▶ _Saved data entries_
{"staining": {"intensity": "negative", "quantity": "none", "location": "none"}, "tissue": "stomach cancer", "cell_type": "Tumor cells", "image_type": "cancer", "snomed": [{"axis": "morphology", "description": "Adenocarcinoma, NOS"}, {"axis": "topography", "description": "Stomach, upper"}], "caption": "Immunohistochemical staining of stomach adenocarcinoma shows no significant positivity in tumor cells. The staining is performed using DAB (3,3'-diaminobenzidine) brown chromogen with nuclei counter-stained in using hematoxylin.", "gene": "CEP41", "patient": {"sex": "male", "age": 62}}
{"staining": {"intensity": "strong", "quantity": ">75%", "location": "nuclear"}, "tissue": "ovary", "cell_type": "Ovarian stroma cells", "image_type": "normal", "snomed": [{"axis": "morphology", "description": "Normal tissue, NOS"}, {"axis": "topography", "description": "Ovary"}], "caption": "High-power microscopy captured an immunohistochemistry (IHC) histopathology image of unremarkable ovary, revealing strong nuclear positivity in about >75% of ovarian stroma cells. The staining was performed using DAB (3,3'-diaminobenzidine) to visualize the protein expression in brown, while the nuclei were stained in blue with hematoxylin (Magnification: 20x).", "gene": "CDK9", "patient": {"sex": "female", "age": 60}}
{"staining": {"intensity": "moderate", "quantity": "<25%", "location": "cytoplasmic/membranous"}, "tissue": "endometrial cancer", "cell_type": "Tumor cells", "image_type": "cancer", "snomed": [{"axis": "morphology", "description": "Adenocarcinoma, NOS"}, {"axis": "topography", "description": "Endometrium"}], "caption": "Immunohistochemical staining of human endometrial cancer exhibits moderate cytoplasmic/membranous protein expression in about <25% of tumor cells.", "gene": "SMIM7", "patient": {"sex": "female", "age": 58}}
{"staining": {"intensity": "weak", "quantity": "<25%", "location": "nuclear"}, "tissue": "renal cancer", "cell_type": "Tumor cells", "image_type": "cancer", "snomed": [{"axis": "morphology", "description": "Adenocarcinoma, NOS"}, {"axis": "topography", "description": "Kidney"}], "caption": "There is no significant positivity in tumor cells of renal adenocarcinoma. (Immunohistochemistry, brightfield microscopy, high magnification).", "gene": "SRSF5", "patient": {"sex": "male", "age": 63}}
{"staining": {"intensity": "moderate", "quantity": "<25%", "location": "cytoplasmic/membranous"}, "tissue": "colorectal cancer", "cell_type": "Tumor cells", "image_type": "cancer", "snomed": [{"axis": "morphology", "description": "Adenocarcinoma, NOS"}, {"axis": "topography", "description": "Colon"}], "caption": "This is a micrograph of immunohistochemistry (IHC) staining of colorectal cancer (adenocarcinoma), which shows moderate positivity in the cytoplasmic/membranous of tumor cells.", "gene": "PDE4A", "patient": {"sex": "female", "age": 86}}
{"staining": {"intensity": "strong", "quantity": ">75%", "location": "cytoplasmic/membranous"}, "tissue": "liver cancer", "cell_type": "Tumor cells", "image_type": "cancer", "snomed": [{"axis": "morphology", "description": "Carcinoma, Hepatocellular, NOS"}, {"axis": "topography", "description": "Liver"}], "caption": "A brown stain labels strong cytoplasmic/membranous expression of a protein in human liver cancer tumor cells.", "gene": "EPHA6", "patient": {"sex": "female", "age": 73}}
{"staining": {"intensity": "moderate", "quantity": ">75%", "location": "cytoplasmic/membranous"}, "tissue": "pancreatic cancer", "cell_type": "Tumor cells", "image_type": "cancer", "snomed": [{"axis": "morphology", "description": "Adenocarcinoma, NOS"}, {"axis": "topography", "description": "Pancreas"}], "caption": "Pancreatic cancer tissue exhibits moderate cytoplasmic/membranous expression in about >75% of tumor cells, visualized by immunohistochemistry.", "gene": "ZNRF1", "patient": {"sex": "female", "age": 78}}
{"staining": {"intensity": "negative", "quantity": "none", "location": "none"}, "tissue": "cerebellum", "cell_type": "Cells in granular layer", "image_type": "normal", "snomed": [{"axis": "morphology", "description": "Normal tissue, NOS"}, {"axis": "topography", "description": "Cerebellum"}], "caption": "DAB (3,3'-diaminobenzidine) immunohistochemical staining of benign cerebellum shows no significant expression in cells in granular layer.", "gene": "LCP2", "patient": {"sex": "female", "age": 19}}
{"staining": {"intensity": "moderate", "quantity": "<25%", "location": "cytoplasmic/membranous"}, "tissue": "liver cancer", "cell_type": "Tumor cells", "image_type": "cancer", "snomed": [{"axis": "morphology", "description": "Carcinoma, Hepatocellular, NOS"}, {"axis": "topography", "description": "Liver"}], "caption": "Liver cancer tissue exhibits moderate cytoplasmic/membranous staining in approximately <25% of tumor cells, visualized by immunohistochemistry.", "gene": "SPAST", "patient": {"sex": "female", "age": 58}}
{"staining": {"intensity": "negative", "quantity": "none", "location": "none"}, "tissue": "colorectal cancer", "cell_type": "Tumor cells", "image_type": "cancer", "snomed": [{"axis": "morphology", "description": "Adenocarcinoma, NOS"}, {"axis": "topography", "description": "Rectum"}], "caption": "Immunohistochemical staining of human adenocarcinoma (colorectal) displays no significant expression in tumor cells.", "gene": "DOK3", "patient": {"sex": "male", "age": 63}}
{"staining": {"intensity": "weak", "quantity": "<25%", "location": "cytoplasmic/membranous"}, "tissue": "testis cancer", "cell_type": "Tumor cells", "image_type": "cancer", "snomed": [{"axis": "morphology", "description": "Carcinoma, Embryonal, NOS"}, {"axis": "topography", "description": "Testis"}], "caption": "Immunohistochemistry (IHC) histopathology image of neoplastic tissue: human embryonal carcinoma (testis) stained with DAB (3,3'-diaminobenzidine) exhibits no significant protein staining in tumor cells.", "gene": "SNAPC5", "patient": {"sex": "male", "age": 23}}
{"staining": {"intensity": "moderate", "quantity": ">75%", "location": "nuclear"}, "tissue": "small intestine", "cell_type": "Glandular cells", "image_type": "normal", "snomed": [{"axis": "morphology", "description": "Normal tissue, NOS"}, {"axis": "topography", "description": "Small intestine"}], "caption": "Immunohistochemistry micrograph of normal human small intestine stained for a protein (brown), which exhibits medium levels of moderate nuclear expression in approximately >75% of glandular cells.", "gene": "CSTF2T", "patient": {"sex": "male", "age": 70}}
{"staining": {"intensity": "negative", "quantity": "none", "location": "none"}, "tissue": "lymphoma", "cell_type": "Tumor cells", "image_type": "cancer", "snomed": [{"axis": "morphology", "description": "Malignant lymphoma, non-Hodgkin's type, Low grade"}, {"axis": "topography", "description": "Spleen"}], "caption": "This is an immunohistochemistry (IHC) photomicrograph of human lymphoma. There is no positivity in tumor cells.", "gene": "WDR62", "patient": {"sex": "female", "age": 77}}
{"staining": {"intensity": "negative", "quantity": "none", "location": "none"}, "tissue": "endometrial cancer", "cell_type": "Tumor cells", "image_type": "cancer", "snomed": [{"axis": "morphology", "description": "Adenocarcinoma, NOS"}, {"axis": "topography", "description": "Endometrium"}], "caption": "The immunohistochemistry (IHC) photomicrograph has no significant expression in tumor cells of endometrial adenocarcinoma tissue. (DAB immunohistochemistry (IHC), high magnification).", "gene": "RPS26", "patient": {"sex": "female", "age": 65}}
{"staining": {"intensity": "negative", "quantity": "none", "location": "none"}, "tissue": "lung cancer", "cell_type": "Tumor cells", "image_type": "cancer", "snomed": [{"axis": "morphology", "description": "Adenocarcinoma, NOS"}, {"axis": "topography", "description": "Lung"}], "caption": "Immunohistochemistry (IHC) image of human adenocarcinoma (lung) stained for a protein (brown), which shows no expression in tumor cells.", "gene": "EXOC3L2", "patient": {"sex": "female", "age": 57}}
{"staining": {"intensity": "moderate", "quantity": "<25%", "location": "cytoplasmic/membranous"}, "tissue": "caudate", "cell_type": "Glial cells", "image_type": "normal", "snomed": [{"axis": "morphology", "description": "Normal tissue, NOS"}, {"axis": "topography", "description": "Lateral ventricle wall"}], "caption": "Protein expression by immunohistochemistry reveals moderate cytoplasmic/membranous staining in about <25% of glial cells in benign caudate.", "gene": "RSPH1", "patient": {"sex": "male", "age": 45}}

▶ _ASSIGNMENT_
Search the entries for the string "Endometrium". Copy every line that has it.

▶ _ANSWER AREA_
{"staining": {"intensity": "moderate", "quantity": "<25%", "location": "cytoplasmic/membranous"}, "tissue": "endometrial cancer", "cell_type": "Tumor cells", "image_type": "cancer", "snomed": [{"axis": "morphology", "description": "Adenocarcinoma, NOS"}, {"axis": "topography", "description": "Endometrium"}], "caption": "Immunohistochemical staining of human endometrial cancer exhibits moderate cytoplasmic/membranous protein expression in about <25% of tumor cells.", "gene": "SMIM7", "patient": {"sex": "female", "age": 58}}
{"staining": {"intensity": "negative", "quantity": "none", "location": "none"}, "tissue": "endometrial cancer", "cell_type": "Tumor cells", "image_type": "cancer", "snomed": [{"axis": "morphology", "description": "Adenocarcinoma, NOS"}, {"axis": "topography", "description": "Endometrium"}], "caption": "The immunohistochemistry (IHC) photomicrograph has no significant expression in tumor cells of endometrial adenocarcinoma tissue. (DAB immunohistochemistry (IHC), high magnification).", "gene": "RPS26", "patient": {"sex": "female", "age": 65}}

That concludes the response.